After two years of being battered by recession, the Timken Company, a producer of bearings and high-quality steel in Canton, Ohio, is beginning to stir.
In its cavernous plant in a quiet city an hour south of Cleveland, forklifts whiz back and forth, and men and women in bright yellow hard hats scurry to fill the growing level of new orders.
But as the plant begins to churn out more and more steel products, its work force will not grow. "We've seen modest increases in demand so far this year," said Joseph F. Toot Jr., the company's chairman. "We expect demand to increase even more next year. But, if we're successful at making gains in productivity, we wouldn't add people next year either."
As manufacturers work their way out of a recession that trimmed their profits and work forces, Timken is the rule, not the exception. Executives in industries from chemicals and machine tools to steel and paper say they have no plans to recall workers, even if demand for their products becomes more robust in a year or so.
Their corporate policies are reflected in the spurt in the nation's unemployment rate by three-tenths of a percentage point in June to 7.8 percent that the Labor Department reported on Friday, leading the Federal Reserve almost immediately to cut the interest rate it charges on loans to banks a half point to 3 percent in yet-another effort to stimulate the economy.
The White House has been counting on an economic recovery to help President Bush's re-election campaign, and across the country laid-off workers have been counting on a recovery to restore their jobs. In some ways the signs of recovery are abundant, although the pace appears to be gradual. From the Government's Index of Leading Indicators to the economic index of the nation's manufacturing purchasing managers, there are persistent messages proclaiming an economic upturn. Still, gains have not appeared in hiring practices of the nation's heavy manufacturers.
Unemployment is a stubborn, perhaps even intractable problem. The latest data included a shorter work week, lengthening spells of unemployment and more layoffs as the ranks of the unemployed rose 470,000 to a total just under 10 million people. Job Reductions Continuing
"We're seeing an attempt to improve productivity in manufacturing without making additions to the work force," said Andrew F. Brimmer, a former governor of the Federal Reserve and president of Brimmer & Company, a Washington-based economic consulting firm. "And so while the economy is expanding now, many companies are still reducing their work forces. It's not unique to manufacturing. You can see it in commerce and services as well as factory production."
Mr.

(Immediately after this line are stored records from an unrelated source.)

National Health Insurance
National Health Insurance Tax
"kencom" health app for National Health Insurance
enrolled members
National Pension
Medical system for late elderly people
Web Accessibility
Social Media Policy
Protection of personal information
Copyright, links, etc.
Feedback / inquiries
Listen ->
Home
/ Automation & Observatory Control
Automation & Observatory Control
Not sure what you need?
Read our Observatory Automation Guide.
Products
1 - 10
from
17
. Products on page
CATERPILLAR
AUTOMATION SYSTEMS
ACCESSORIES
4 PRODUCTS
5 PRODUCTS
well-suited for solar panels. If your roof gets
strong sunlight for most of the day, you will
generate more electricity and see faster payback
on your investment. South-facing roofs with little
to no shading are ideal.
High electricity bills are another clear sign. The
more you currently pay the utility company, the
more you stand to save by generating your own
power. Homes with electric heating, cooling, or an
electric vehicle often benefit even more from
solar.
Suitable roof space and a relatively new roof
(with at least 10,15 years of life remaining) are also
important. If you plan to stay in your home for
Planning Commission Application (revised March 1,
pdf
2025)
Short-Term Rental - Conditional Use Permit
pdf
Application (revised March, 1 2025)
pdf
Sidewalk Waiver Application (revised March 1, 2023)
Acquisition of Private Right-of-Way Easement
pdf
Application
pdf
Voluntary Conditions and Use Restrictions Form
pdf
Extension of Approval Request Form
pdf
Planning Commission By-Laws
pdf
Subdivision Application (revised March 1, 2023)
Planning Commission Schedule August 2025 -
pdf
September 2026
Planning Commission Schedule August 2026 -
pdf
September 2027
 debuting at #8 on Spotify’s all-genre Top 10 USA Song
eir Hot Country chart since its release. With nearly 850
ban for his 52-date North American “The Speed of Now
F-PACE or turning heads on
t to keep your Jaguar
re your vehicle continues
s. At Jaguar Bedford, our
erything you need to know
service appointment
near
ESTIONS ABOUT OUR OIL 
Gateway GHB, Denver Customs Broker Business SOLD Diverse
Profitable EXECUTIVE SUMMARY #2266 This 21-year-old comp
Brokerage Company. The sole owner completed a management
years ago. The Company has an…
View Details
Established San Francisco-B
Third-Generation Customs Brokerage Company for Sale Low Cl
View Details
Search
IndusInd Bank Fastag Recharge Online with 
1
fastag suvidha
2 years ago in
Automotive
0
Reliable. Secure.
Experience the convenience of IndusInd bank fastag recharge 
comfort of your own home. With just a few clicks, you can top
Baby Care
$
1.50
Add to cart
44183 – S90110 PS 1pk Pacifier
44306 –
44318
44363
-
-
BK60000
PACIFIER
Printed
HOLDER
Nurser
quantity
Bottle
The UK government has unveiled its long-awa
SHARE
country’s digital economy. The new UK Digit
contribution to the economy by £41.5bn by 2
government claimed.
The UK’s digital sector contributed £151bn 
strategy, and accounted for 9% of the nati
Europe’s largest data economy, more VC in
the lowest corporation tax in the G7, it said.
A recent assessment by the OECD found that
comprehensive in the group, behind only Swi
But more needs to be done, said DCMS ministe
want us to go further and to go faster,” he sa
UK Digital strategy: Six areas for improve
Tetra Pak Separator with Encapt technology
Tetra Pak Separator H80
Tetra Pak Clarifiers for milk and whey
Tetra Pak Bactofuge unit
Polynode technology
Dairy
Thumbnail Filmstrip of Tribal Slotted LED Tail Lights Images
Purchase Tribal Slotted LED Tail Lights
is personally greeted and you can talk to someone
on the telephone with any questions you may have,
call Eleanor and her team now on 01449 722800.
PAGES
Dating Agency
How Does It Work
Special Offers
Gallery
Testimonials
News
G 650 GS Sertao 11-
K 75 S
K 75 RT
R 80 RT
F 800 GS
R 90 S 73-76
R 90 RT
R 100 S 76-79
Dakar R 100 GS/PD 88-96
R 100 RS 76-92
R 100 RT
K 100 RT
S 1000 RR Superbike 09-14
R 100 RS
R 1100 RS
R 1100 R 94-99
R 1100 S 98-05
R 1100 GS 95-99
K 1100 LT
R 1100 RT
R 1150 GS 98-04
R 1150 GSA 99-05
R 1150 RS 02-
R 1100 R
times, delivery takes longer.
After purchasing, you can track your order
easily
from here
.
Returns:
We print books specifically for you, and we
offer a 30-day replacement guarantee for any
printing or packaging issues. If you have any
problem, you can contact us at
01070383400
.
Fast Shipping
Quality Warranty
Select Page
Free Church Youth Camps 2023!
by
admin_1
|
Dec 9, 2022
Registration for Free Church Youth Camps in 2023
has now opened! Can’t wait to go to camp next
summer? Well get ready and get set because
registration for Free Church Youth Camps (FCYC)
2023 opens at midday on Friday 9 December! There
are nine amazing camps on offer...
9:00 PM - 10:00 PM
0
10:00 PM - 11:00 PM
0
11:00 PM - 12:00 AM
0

Brimmer noted that employers were avoiding hiring to escape paying for benefits like health insurance and vacations. "Even as output has picked up in some industries, the chief response has been to increase hours, even paying overtime if necessary," he said.
One reason companies are able to produce more with fewer people, executives and economists say, is that the nation's heavy industries have so modernized their plants in the last decade, using computers and automated production lines, that many jobs have been made redundant.
At the Reynolds Metals Company, for example, nearly 5,000 jobs have been cut in a decade, many during the recent recession. "We will be able to manufacture more product with fewer people," said John R. McGill, the company's vice president of human resources. "Even if we see a sizable jump in demand, I don't see that it would affect the size of our work force." Workers Won't Be Recalled
Indeed, a monthly survey of the nation's manufacturers by Cahners Economics indicated that 59 percent of manufacturing companies surveyed said many jobs eliminated during the recession would not return because operations had become more productive.
Moreover, there is a worldwide overcapacity for many products as diverse as truck tires, polyethylene, aluminum and office paper that has led to intense price competition, lower profits and a reluctance to hire.